Sometimes the simplest questions are the hardest to answer. As I rounded up the “right” words to say, vague ideas popped in my head based on my qualifications and my own random expectations. However, I knew that I needed a new answer that would actually reflect the unique design of the spirit in me. While I attempted to figure out my own mind and motivations, I realized that identifying what I love was only a small part of getting back in touch with who I am. In the process of discovering both the big picture and the everyday elements that activate my appreciation and excitement, I came across a new inquiry: Am I honoring what I love everyday?
In the midst of unemployment, transition, and ambiguous goals; I began to grow depressed and isolated. But the beauty of silence is that we can finally hear. Nobody talks about the periods of their lives that aren’t busy and "productive," especially in the U.S. So, naturally, shame was my motivator for desperately applying for jobs in an attempt to return to my comfortable level of noise. Not to mention the instinctive cringe I felt anytime someone asked about what I'm doing these days. The funny thing is that there are so many things I have wanted to accomplish for years, but time was the excuse for pushing them off until later.

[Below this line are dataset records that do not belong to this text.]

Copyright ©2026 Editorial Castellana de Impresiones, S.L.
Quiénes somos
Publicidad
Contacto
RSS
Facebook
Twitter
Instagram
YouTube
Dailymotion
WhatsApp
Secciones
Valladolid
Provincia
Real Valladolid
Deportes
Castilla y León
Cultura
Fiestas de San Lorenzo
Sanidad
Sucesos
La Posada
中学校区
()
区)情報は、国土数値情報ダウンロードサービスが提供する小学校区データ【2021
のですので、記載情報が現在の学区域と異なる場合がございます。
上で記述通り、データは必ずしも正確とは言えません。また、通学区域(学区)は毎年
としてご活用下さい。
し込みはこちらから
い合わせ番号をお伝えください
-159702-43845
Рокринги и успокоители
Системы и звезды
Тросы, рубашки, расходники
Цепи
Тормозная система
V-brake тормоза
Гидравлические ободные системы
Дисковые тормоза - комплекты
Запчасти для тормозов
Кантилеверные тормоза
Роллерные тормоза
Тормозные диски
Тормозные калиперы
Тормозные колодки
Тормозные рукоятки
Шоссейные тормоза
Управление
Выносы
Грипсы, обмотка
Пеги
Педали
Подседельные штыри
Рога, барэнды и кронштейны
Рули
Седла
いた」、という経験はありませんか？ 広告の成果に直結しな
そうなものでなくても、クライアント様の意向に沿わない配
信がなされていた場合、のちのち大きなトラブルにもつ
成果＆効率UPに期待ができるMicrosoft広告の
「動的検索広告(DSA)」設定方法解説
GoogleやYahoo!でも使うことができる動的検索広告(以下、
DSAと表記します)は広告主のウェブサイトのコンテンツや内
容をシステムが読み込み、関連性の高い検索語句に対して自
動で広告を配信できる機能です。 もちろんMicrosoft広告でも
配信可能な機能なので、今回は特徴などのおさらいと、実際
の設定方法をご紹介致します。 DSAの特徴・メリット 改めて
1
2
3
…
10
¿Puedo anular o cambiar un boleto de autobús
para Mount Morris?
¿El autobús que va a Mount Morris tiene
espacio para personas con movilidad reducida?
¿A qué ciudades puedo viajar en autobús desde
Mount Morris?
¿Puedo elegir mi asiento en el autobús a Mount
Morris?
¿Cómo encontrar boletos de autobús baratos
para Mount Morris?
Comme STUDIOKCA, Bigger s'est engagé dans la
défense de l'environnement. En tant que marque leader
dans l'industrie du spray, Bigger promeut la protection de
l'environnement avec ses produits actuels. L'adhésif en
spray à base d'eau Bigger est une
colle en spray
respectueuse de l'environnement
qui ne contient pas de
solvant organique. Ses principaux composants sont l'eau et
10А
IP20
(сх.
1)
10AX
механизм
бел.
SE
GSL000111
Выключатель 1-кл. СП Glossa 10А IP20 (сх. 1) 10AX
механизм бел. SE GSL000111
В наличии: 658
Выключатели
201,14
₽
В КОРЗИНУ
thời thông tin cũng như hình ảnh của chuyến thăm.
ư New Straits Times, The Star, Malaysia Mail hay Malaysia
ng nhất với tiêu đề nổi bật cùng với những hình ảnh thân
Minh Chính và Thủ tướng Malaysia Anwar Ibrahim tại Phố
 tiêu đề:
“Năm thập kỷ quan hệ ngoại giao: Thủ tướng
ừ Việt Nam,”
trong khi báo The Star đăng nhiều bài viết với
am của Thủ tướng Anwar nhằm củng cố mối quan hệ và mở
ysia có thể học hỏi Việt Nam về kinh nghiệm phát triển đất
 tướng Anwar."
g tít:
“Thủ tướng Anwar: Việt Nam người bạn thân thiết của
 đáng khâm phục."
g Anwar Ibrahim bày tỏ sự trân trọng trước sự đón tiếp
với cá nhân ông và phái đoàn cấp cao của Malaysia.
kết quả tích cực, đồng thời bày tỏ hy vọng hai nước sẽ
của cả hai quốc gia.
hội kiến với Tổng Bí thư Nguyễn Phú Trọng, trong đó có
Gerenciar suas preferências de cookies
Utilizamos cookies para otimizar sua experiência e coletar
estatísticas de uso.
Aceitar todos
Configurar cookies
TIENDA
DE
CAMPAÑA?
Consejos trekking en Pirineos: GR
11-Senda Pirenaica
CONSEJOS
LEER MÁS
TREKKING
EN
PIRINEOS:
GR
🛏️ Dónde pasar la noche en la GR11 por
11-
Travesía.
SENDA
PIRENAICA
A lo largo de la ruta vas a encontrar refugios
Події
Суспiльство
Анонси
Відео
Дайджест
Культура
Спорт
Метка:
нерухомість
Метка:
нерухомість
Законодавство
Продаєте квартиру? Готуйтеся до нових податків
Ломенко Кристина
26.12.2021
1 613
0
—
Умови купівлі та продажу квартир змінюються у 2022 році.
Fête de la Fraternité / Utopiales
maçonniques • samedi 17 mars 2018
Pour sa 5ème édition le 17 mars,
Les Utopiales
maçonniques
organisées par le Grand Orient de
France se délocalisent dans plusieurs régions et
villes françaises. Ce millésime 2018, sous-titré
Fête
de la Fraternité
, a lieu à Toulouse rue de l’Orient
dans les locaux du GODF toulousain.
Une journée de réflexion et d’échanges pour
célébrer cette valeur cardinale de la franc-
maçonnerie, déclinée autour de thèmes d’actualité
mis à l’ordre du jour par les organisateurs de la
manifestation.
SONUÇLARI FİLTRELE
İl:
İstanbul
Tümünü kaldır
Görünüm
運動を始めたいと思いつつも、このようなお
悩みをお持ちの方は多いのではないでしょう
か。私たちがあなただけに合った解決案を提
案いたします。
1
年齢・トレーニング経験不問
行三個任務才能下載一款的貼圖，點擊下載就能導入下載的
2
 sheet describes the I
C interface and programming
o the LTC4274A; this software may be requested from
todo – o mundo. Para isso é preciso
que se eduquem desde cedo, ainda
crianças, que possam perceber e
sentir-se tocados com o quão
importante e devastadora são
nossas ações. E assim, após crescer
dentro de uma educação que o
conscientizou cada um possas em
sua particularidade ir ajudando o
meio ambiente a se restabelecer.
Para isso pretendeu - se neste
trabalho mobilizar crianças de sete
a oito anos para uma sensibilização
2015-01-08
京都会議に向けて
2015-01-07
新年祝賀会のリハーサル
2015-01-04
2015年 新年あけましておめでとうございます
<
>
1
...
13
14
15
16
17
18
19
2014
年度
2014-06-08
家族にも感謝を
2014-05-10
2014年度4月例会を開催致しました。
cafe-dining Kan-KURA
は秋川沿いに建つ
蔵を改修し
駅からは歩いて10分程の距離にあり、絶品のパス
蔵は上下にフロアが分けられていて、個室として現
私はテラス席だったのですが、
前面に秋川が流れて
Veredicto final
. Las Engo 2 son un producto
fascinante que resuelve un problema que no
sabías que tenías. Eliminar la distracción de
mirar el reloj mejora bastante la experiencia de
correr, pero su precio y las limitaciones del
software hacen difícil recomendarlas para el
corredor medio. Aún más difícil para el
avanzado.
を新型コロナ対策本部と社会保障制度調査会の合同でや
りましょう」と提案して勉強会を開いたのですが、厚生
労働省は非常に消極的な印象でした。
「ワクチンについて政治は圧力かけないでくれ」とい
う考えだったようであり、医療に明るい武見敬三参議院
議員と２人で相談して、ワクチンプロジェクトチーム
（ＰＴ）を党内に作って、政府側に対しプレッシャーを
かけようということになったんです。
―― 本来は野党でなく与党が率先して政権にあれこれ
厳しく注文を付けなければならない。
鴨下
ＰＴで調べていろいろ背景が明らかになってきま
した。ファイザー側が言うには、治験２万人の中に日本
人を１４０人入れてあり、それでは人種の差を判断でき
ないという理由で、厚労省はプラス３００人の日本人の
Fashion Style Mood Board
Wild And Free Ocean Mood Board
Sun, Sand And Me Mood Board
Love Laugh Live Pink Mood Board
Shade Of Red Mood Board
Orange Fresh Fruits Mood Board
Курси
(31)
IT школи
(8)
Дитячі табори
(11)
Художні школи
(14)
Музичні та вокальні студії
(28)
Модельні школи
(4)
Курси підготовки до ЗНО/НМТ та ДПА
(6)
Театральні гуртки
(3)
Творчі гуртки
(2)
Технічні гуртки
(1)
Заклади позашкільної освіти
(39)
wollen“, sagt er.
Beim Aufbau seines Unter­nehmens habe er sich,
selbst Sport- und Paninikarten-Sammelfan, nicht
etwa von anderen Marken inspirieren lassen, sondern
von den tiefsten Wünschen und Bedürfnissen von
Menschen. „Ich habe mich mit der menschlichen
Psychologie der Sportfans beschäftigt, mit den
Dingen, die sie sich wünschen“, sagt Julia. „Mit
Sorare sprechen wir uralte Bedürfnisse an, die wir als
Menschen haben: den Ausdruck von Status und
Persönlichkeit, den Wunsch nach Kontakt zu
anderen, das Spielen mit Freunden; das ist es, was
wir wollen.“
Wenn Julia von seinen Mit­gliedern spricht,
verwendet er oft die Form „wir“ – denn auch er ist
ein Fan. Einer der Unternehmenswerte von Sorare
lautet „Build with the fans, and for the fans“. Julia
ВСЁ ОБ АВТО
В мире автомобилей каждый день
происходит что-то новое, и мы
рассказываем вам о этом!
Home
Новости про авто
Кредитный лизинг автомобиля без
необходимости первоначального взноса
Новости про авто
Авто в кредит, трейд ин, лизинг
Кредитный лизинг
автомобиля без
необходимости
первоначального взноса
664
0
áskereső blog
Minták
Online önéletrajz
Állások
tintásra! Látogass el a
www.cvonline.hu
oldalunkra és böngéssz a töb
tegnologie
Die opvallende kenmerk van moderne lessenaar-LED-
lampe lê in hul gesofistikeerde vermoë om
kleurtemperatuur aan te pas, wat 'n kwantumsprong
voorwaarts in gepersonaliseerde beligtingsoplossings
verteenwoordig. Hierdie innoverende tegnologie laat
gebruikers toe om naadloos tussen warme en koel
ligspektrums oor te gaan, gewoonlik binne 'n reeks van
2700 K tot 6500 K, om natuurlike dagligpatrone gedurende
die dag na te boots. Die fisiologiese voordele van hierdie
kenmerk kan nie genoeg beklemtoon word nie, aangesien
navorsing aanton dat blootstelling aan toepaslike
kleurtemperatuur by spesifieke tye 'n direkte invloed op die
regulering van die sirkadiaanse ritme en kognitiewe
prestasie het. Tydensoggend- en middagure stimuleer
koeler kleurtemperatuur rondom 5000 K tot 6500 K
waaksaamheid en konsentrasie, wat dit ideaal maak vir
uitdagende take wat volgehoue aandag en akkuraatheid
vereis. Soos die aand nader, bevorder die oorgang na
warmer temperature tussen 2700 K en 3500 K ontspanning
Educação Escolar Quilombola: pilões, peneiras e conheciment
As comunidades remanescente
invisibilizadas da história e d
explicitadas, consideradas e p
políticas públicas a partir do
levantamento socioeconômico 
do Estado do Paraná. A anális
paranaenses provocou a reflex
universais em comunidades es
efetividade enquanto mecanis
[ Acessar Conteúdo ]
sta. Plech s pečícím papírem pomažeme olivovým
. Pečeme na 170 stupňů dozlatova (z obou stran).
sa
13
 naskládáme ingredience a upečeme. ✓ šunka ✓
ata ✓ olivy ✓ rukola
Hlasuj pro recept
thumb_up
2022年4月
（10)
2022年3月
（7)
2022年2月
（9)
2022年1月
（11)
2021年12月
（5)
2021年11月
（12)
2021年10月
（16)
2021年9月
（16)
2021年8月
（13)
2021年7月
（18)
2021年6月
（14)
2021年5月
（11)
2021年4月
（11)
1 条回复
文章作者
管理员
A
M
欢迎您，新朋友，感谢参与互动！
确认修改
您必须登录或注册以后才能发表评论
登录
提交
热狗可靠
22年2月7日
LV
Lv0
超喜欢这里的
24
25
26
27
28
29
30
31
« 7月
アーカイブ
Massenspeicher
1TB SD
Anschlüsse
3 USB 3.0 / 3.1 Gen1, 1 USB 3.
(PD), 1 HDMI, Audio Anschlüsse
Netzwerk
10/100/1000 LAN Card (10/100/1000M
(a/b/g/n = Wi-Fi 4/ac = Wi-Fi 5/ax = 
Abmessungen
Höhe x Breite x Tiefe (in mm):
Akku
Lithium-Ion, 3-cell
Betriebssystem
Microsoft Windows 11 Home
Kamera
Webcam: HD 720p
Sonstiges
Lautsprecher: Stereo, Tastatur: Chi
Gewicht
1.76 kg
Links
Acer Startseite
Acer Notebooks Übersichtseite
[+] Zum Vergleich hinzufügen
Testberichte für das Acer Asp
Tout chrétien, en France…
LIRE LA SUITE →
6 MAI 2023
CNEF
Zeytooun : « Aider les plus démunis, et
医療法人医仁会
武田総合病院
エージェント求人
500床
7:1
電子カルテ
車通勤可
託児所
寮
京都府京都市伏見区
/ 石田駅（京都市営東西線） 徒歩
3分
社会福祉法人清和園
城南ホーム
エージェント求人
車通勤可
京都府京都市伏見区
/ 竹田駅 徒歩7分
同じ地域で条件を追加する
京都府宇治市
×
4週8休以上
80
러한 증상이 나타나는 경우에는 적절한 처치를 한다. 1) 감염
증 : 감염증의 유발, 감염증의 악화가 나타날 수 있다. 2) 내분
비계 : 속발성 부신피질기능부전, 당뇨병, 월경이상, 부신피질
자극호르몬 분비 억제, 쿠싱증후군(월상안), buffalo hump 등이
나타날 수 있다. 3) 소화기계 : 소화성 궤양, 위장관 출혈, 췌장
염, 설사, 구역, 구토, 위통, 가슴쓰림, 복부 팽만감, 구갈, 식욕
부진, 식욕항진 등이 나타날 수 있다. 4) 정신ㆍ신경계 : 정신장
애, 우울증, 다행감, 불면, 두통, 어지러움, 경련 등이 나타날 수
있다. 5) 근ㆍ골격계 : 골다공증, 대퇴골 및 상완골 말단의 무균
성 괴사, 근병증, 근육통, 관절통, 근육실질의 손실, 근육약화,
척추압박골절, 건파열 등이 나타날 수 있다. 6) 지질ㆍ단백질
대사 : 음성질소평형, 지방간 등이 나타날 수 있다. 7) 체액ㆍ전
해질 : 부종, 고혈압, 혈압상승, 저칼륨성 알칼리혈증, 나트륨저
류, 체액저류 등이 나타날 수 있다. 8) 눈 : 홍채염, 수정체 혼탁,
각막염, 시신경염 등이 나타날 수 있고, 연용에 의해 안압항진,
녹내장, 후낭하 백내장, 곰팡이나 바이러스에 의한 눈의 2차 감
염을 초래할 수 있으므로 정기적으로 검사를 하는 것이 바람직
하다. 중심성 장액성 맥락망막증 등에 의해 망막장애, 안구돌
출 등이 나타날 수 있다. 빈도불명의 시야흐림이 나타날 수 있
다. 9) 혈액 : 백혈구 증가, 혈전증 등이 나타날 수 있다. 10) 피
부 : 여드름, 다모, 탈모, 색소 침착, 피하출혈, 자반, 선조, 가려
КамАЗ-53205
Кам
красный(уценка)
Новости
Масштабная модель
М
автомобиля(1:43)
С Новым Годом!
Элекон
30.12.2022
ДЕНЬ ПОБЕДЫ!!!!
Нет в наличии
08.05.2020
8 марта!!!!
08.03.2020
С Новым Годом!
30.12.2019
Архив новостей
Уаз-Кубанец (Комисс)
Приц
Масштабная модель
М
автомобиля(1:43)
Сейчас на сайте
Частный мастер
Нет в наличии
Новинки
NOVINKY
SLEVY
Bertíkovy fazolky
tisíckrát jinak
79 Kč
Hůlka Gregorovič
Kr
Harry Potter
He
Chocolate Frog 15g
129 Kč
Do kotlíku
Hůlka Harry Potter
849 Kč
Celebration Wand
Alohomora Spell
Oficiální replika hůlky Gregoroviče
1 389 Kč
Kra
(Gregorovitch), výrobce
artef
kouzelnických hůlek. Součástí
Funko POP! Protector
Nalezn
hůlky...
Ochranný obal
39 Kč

After losing my patience and completely breaking down, I finally faced the fact that I had made some impulsive decisions that only replaced my instability with compromise. I had to recognize the true meaning of love to realize that the things that bring me joy and the things that break my heart are actually good because they're an overflow of the Spirit in me. Honoring what I love had to begin with honoring myself, my intuition, and the faith that I’ve been given. But, the best part is that I’m not just talking about that “one futuristic, idealistic dream.” It’s about honoring the things that I love everyday. When tomorrow is not guaranteed, how is my bravery and vitality being activated daily?
Throughout this time of stillness, I’ve had the time to explore the things that I say I love with a more open approach than I have taken in a while. I've studied languages, read books, gone on adventures, watched the sunrise and the sunset, written and shared my thoughts, developed original ideas and actually acted on them, enjoyed the uncertainty of days that aren't planned out by the minute, and I have learned from people. Allowing myself to rest within the freedom of time was uncomfortable and daunting, but it has revealed something that I will fight to hold onto forever: I have value as an individual apart from what I do; and I am worth giving time, patience, and grace to as I live my life everyday.
That is the background of how I got to this place today. What do I love? Well, a lot of things as you’ll read in my first blog post! But at the top of that list is sharing moments with people. I realized that I often shy away from connecting with people because of my inability to be interrupted in a "business culture," and more so because of my own fear of rejection. So, during these precious moments of quiet, I have decided to take action in order to grow in my capacity for love by spending time really getting to know people: their strengths, their daily acts of courage, their passions, their unique insights, and their love for the world around them. I have realized that I am the best me when I see people the way they were intended to be.
My pastor made a point recently that has influenced the starting point of this project: You’ll never be able to communicate to others that they matter, until you believe that you matter. So, starting with me, I’m going to write one blog post a month covering 12 different individuals; because we are needed by this world, filled with purpose, and we are beautifully unique and connected.